* _Problem_
Count how many lines in the items below contain the string "NewBodyOperationType". Matches must have the same case, and the answer is the number alone.

* _Records provided_
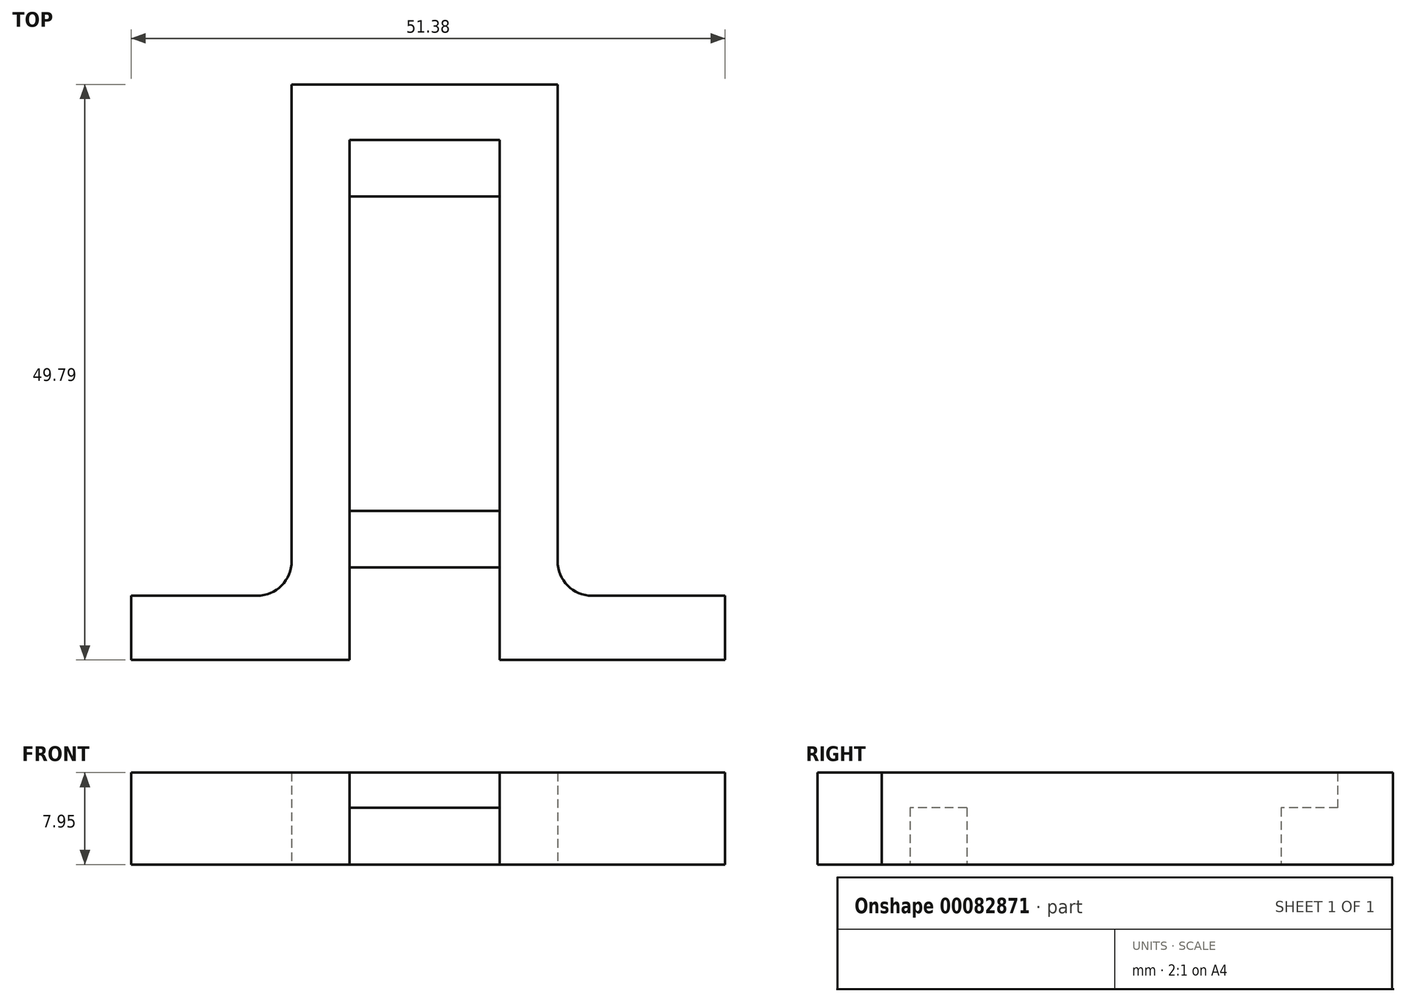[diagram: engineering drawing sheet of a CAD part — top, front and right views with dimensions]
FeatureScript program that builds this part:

==

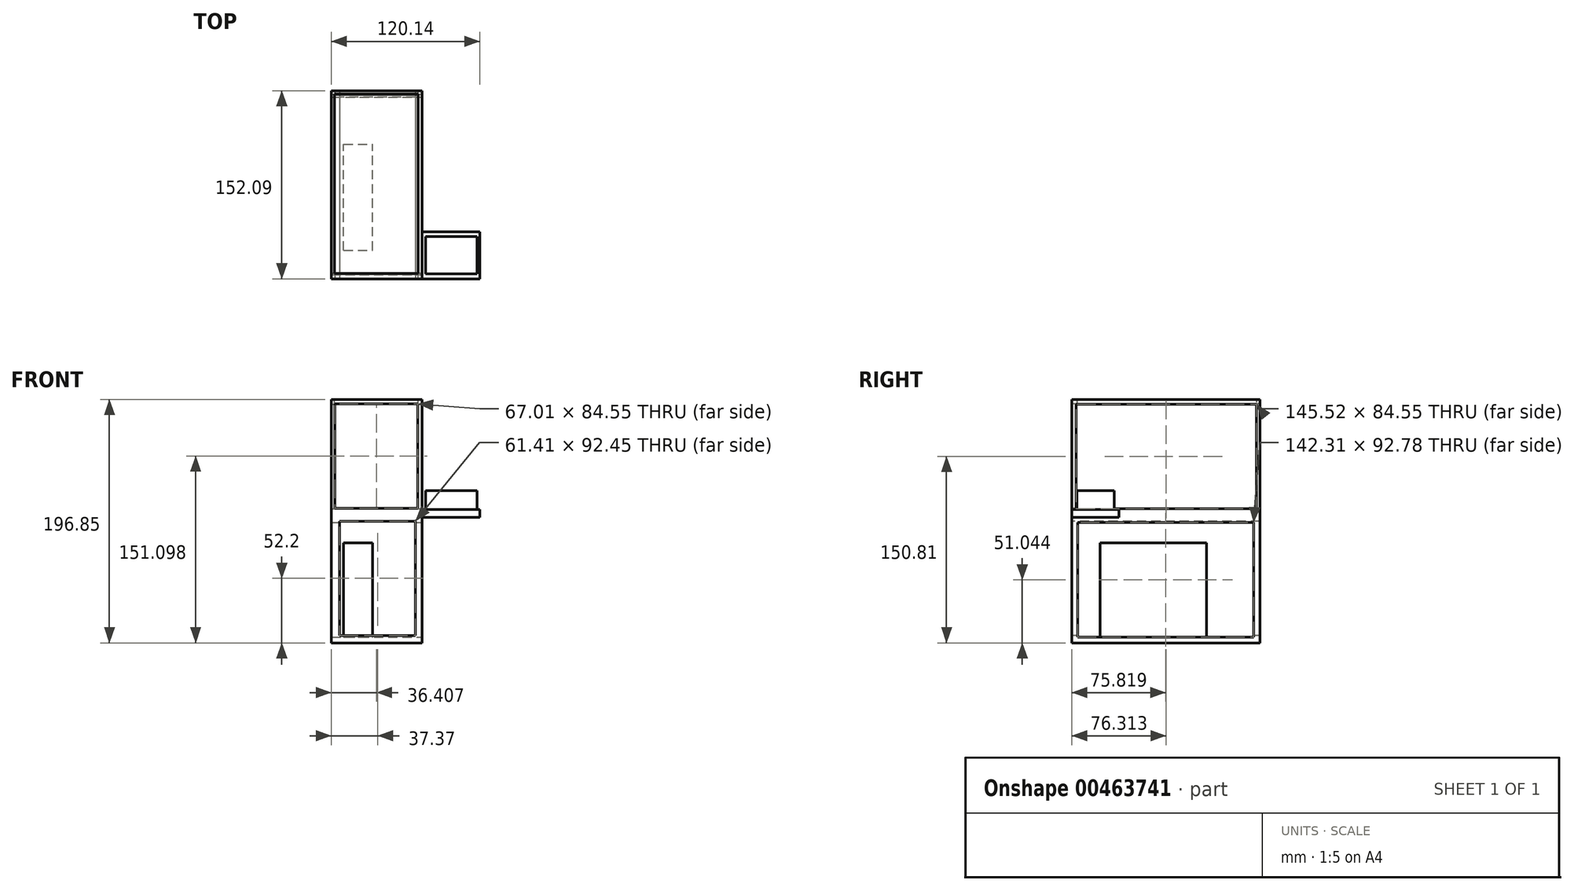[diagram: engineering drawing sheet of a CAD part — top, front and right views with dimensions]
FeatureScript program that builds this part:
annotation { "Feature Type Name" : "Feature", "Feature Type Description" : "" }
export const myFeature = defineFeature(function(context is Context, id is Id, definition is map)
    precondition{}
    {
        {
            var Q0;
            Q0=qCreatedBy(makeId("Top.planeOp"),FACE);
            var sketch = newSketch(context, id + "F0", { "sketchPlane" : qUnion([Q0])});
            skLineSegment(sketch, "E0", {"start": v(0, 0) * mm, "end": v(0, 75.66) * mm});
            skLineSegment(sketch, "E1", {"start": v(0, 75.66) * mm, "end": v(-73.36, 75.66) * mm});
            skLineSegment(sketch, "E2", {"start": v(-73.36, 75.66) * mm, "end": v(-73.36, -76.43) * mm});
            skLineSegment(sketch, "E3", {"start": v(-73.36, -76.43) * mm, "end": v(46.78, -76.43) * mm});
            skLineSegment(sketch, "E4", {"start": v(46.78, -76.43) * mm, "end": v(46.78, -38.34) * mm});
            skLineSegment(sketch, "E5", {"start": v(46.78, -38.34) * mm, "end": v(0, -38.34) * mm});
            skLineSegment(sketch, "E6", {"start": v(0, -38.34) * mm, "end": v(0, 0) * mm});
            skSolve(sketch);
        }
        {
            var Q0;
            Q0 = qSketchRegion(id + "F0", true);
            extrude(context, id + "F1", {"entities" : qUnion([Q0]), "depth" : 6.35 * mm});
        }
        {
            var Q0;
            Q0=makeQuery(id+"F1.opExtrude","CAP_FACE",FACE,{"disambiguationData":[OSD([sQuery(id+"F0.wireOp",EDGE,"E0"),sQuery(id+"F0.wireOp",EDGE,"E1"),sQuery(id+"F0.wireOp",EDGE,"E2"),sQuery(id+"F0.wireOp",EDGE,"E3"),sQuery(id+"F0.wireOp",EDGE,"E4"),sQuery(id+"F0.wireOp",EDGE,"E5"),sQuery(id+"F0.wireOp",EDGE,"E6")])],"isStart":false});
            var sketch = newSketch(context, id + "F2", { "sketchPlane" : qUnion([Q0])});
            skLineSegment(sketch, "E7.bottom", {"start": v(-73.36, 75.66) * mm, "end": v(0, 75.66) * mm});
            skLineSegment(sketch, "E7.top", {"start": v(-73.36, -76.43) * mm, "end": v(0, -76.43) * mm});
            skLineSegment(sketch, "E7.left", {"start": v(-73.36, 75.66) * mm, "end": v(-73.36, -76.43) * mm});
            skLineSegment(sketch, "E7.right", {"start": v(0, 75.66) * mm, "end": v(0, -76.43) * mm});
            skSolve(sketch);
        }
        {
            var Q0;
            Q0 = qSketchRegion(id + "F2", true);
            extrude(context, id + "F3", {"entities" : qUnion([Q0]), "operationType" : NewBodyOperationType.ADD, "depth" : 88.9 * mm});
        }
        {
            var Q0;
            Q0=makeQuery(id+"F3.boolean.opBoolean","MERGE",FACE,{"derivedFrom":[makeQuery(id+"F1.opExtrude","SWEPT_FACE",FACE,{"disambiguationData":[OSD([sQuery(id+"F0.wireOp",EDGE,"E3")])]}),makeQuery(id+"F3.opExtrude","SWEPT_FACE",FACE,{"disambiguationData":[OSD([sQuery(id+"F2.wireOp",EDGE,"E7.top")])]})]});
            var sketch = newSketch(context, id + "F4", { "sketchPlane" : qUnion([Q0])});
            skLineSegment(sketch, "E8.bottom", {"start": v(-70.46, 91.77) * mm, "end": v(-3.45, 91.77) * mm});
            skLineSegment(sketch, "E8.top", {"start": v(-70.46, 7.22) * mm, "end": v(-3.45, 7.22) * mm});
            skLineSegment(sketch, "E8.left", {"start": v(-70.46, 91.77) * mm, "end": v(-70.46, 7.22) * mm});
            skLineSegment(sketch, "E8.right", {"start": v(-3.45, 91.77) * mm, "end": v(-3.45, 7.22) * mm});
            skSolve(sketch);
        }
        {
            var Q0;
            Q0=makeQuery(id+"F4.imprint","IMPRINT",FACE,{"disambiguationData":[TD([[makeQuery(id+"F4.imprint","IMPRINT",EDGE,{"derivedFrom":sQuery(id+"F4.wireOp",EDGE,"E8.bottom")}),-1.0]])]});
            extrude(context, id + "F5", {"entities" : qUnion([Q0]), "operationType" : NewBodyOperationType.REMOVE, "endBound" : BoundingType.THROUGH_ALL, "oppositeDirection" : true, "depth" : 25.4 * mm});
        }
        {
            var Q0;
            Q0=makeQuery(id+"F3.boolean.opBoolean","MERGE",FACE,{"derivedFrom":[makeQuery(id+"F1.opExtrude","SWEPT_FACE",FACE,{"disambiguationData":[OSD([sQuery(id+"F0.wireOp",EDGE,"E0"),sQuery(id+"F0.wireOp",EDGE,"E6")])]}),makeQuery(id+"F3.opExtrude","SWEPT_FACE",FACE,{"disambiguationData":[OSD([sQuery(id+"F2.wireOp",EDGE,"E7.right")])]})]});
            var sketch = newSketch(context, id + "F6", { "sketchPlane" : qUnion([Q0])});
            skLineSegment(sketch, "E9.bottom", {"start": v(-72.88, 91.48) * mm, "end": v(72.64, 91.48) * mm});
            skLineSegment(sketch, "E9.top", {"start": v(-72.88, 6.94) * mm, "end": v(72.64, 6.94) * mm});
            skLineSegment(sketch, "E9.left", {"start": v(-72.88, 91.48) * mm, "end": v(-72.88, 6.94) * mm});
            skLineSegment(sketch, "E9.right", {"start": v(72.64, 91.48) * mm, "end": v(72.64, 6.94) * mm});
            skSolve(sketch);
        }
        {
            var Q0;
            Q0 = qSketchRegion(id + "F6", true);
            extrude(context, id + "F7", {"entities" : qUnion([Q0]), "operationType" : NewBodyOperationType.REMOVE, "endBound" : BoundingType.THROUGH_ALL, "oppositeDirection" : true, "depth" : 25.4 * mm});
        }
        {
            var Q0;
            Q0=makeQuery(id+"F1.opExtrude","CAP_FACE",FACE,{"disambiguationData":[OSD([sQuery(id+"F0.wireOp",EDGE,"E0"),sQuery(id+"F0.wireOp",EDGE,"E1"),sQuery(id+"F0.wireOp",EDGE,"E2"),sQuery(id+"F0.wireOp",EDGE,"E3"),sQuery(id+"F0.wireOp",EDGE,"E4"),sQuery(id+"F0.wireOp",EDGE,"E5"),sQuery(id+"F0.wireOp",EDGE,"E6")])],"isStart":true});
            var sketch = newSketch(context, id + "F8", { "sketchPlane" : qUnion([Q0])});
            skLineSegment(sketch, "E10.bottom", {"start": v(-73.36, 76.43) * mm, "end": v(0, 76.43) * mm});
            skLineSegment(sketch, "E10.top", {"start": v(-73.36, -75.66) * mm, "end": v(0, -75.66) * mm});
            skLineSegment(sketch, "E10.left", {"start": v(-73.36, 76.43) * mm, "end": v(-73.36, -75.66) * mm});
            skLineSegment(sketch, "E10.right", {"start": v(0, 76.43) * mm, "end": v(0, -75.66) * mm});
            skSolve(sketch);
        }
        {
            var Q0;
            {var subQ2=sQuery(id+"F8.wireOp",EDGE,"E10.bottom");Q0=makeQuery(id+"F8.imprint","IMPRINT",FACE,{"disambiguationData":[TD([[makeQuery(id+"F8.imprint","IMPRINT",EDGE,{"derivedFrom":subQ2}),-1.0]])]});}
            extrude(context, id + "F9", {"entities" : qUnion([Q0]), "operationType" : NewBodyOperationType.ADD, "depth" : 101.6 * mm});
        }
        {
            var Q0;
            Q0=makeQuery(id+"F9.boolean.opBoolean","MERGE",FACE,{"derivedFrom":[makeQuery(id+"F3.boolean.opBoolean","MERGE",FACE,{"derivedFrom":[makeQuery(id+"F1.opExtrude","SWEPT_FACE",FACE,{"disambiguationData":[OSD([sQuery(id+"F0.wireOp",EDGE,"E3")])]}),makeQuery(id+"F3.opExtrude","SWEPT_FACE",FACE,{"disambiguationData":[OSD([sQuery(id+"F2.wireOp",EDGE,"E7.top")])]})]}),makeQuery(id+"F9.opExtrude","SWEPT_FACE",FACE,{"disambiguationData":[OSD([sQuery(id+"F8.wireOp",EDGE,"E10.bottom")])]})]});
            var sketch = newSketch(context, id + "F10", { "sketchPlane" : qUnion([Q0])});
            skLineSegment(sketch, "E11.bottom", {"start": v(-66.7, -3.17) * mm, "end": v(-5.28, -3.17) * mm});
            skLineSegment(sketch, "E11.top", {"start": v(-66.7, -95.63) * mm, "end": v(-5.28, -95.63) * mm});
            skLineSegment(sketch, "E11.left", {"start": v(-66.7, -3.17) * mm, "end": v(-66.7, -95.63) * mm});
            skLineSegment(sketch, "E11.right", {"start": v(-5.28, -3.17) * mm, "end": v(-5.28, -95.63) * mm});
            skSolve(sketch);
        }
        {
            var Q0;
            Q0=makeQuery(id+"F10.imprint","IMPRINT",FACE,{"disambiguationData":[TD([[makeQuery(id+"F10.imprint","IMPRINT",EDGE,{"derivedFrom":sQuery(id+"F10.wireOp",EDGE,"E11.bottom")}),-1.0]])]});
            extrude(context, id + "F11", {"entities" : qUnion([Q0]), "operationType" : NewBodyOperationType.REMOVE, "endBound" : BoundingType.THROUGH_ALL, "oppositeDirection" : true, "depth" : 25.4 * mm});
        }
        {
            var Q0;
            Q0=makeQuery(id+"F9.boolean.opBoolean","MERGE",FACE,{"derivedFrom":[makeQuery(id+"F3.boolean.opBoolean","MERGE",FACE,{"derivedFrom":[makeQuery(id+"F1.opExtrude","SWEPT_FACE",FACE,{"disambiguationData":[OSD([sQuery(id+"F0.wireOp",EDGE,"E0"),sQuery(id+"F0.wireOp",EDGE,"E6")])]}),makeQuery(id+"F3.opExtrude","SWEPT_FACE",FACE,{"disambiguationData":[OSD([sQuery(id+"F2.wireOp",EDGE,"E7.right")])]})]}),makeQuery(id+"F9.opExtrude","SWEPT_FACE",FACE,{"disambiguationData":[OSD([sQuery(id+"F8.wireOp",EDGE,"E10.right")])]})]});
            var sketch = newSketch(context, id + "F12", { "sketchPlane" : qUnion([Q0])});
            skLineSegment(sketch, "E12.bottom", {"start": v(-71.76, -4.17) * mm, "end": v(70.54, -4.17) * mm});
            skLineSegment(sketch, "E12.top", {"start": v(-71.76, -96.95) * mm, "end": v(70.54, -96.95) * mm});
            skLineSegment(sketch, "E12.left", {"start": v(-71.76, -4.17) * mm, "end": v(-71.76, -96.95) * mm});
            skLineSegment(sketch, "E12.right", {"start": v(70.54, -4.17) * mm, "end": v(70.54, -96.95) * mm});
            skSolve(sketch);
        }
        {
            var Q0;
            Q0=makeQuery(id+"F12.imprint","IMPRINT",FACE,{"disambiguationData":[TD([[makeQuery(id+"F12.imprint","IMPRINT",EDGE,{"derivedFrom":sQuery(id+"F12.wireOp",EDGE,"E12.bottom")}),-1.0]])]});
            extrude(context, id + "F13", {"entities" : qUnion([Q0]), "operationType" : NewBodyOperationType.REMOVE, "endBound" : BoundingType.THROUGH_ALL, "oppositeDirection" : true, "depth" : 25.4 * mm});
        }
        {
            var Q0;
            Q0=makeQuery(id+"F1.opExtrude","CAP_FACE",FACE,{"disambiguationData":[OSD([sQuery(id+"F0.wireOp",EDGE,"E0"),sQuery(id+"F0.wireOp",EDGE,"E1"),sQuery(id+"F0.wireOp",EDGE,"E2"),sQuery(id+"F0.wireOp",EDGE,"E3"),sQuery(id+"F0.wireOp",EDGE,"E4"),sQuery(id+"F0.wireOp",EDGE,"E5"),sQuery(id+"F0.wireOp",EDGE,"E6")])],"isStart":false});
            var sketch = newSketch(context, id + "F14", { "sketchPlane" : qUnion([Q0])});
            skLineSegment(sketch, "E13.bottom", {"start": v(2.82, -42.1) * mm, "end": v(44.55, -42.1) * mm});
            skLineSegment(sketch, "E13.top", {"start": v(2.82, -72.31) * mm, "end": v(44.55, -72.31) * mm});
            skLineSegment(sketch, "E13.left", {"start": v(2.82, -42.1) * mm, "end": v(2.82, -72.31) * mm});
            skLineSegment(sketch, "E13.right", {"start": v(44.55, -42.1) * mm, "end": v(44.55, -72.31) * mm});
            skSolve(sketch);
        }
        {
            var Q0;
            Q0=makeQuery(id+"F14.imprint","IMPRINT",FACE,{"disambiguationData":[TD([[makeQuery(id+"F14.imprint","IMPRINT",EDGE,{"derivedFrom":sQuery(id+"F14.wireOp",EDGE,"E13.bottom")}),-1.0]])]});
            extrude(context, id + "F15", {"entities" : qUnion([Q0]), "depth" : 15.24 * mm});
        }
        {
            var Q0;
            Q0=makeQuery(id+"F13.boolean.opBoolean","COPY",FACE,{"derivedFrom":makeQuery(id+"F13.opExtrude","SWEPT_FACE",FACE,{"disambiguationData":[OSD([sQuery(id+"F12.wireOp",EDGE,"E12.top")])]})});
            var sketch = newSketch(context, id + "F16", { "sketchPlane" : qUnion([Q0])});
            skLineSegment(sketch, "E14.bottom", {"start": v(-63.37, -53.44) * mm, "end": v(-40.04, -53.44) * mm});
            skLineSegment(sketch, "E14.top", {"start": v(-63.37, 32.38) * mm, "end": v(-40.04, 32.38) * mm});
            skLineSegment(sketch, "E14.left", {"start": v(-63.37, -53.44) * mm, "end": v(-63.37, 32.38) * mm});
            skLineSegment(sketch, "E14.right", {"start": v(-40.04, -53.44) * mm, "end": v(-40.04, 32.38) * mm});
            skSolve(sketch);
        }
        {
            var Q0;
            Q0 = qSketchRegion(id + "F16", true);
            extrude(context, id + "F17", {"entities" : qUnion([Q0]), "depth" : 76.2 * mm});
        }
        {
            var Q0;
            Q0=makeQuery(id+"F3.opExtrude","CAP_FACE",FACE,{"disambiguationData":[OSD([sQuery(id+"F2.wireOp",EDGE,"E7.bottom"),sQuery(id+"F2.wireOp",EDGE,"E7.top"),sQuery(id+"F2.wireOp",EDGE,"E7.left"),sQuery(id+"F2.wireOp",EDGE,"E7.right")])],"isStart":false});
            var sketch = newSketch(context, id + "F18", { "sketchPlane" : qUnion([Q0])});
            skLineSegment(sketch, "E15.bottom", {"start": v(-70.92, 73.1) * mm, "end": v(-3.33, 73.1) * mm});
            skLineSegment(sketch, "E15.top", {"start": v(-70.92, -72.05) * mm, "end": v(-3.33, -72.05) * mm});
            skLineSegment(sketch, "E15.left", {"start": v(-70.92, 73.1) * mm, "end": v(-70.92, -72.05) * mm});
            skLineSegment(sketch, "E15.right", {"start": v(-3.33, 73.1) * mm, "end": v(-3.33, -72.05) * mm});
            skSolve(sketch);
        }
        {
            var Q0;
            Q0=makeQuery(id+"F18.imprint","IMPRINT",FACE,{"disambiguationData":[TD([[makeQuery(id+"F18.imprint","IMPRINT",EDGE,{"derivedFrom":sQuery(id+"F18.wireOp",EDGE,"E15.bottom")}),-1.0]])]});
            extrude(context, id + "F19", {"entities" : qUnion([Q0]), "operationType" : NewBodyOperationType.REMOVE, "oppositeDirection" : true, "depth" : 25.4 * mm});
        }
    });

* * *

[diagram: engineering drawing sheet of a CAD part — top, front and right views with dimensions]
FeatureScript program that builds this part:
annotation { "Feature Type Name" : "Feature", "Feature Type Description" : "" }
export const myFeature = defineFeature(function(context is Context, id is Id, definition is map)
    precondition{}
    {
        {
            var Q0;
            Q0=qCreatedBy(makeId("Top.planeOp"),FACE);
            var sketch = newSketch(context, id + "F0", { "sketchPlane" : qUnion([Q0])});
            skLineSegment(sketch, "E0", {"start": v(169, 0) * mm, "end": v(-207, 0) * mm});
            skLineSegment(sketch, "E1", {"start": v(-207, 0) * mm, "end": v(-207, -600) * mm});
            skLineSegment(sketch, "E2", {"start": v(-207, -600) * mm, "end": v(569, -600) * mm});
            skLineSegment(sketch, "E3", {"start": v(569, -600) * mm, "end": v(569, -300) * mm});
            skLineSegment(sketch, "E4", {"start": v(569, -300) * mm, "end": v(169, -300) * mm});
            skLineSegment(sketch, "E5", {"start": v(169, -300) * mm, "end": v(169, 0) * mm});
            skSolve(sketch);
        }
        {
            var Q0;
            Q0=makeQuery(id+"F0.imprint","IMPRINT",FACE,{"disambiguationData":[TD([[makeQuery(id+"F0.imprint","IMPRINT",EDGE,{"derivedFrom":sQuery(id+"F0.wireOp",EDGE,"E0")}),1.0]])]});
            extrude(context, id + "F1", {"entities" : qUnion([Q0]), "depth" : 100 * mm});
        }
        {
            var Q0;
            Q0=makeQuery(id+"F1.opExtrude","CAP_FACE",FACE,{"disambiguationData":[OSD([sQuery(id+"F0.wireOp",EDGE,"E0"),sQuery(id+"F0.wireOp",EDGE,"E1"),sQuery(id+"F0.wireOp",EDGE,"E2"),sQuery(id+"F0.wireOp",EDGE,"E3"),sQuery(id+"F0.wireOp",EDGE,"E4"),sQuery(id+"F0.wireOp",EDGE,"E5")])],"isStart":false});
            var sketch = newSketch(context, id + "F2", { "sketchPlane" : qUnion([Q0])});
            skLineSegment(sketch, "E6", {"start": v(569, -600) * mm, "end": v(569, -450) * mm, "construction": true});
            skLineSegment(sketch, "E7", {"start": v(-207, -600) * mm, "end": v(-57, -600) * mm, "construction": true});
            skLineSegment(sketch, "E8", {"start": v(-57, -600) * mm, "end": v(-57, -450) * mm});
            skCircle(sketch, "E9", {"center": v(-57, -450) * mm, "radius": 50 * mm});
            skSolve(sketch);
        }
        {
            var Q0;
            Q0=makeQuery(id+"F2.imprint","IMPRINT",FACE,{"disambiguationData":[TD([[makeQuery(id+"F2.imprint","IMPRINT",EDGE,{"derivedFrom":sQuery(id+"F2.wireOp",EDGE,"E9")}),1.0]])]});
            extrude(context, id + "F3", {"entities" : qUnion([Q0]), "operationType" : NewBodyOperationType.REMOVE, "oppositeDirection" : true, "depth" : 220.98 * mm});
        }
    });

* _Solution_
8